*TASK DETAILS*
Images are to be dropped, and the rest of the data reproduced exactly.

*DATA SECTION*

=== Section Start ===

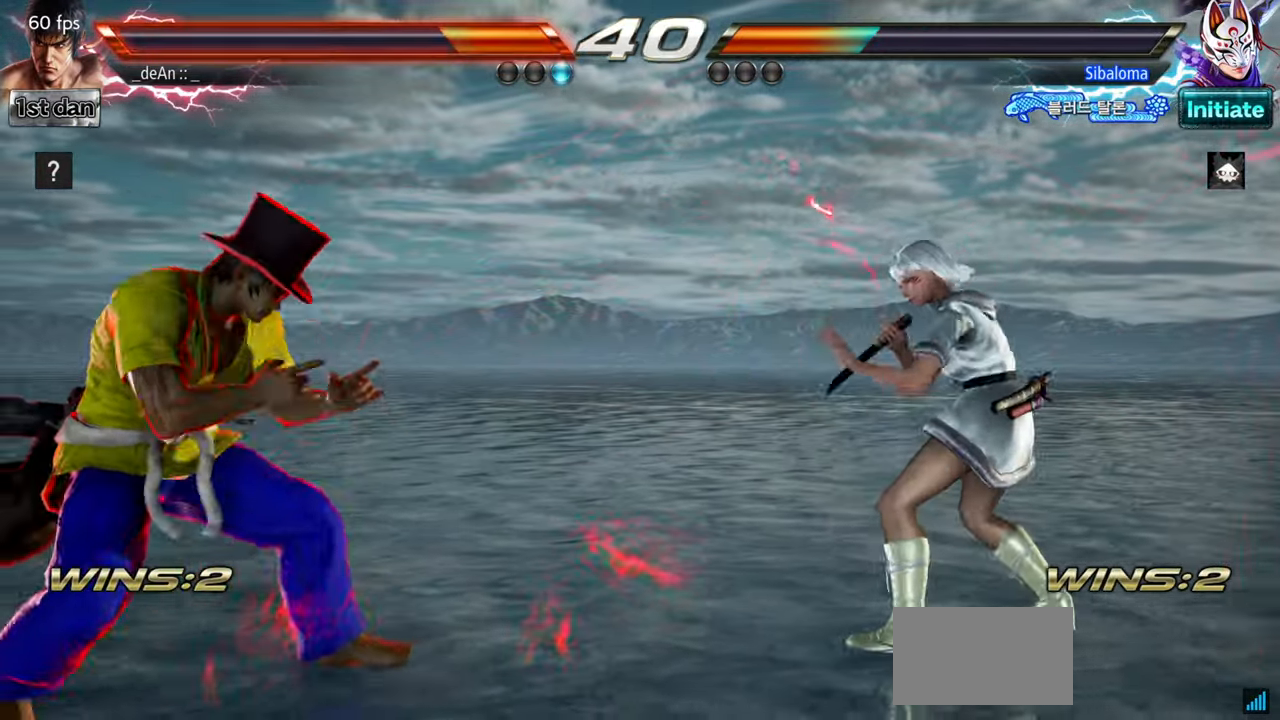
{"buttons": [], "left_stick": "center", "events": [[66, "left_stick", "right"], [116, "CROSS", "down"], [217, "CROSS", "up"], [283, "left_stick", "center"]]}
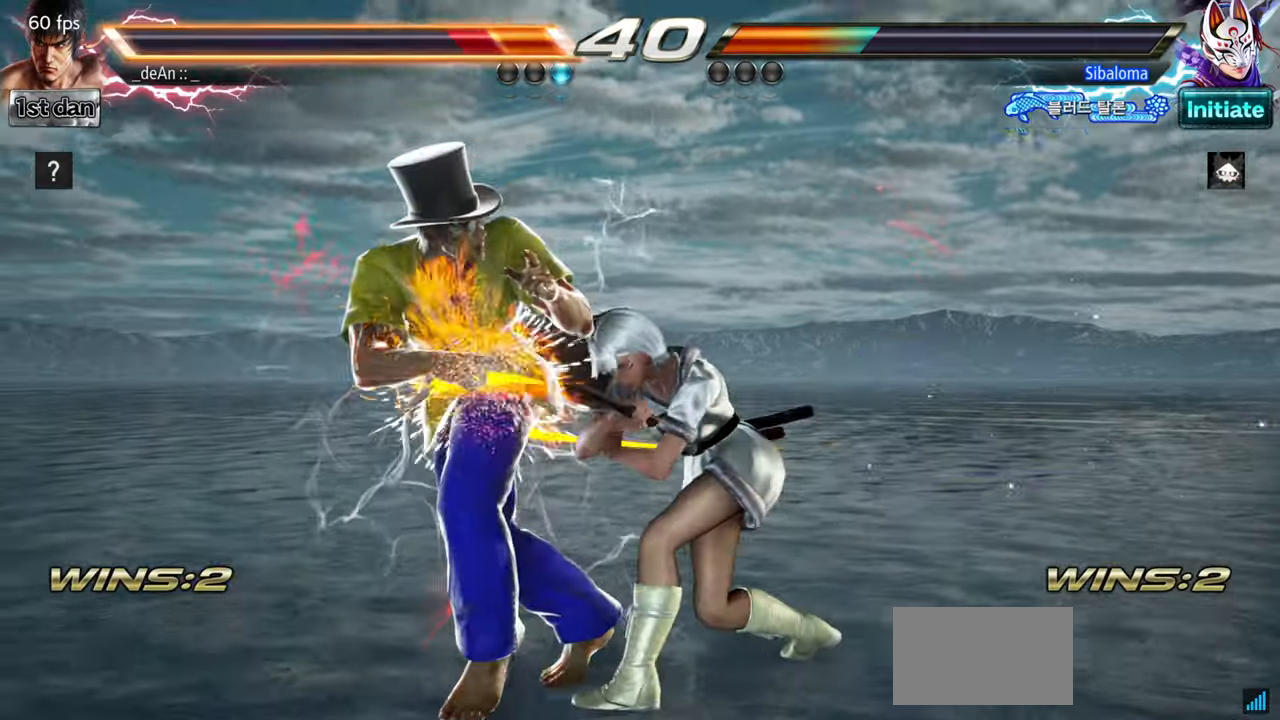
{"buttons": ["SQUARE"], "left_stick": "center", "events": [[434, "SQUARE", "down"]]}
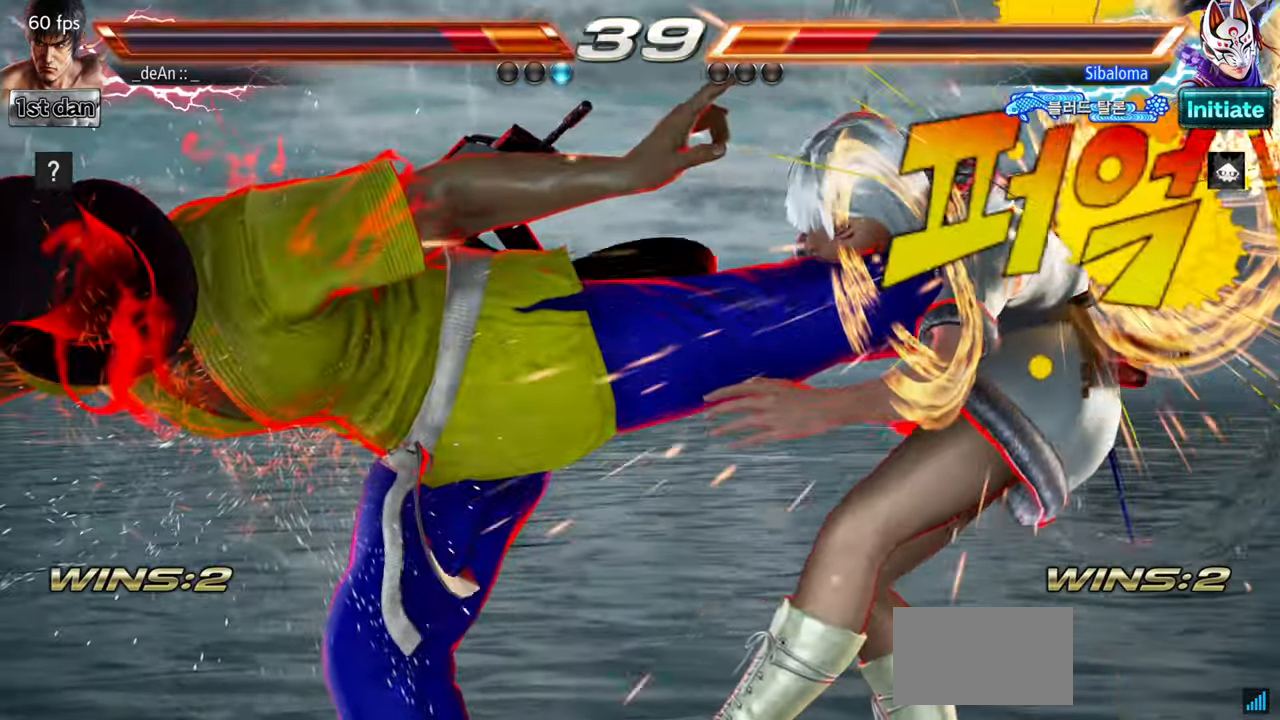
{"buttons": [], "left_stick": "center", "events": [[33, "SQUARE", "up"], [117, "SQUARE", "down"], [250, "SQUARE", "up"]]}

=== Section End ===

*SOLUTION*
{"buttons": [], "left_stick": "center", "events": [[66, "left_stick", "right"], [116, "CROSS", "down"], [217, "CROSS", "up"], [283, "left_stick", "center"]]}
{"buttons": ["SQUARE"], "left_stick": "center", "events": [[434, "SQUARE", "down"]]}
{"buttons": [], "left_stick": "center", "events": [[33, "SQUARE", "up"], [117, "SQUARE", "down"], [250, "SQUARE", "up"]]}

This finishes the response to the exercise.